The Rationally Speaking blog run by Massimo Pigliucci has long been critical of “scientism,” a term whose meaning has been unclear, but one that Dr.3 Pigliucci has applied with abandon to the New Atheists, whom he sees as philosophically unlettered. I’ve paid a visit to the site this weekend, and found two things to comment on, so please don’t accuse me of being on jihad against that blog.
The first issue, which I want to discuss today, is a guest post called “Scientism as scientistic belief“, by Paul M. Paolini, who’s identified as “an independent writer with an interest in philosophy living in Berkeley, California.” Paolini wants to nail down “scientism” as a group of consistent, classifiable errors of philosophy rather than as a set of unfounded propositions about science. So, for example, he introduces five claims often identified as “scientistic”:
– Observation is the only source of genuine knowledge.
– Eventually, all fields of knowledge will be sciences.
– Human progress and scientific progress are identical.
– One day all humankind will hold the scientific worldview and no other.
– The question of how we should live can and should be answered by science.
but then dismisses them because these are simply individual propositions that can be falsified, not things that have an identified philosophical commonality. As he says,
If we were to identify scientism with belief in such propositions, then the charge of scientism would merely be the charge of having certain beliefs that are false, and what it is that is supposed to be wrong with having such beliefs, beyond falsity, is left unspecified. To put this another way, identifying scientism with certain beliefs renders the charge of scientism merely of the form: such-and-such is believed and such-and-such is false — which gives no indication of the significance of using the word ‘scientism’ to begin with.
I’m not sure why Paolini dismisses some of these as simple falsifiable claims: the first, for example, is really a worldview, and several of the claims taken together could also constitute a worldview. And when philosophers and theologians go after “scientism”, they are (though the term is ill-defined) going after a fallacious worldview based on science, such as the first one above.
But Paolini doesn’t like that. As he says:
The thinker may be wrong in her belief, but even so her belief does not entail anything that could be considered scientism in any sense. This suggests that scientism does not reside in the content of relevant beliefs but elsewhere.
This, of course, suggests that Paolini wants to find some general problem that can be identified as scientism, a problem that characterizes all “scientistic” worldviews.

» INFORMATION SUPPLIED
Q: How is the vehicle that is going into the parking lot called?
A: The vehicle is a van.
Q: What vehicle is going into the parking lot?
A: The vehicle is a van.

» TASK PROMPT
Pick up the blog post about scientism, the text placed before the data, right after its final sentence and carry it forward in the same voice.

» EXPECTED ANSWER
His solution is this, which at first sounds not too shabby:
We may sharpen this account with the notion of a scientistic belief; here I use the word ‘scientistic’ as simply an adjectival form of the noun ‘scientism.’ We shall say that a belief is scientistic just in case it is falsely justified by a pro-science belief; that is, if a belief appeals to a pro-science belief that does not in fact warrant it, then that belief is scientistic.
He then gives three examples of “scientistic inferences”:
Below, while the premises are pro-science beliefs that may or may not be scientistic, the conclusions are scientistic beliefs that may or may not be overtly pro-science.
[Premise] Science is the greatest authority on human knowledge.
[Conclusion] If science says that consciousness does not exist, non-scientists should simply accept it.
[P] Science has been far more successful than the humanities in improving human life.
[C] Resources should be directed away from the humanities toward science.
[P] Science provides the truth about reality while religions do not.
[C] The scientific worldview should be preferred to any religious worldview.
Paolini, then, sees “scientism” as something like “a form of fallacious inference that involves exaggerated respect for science” (this is my take).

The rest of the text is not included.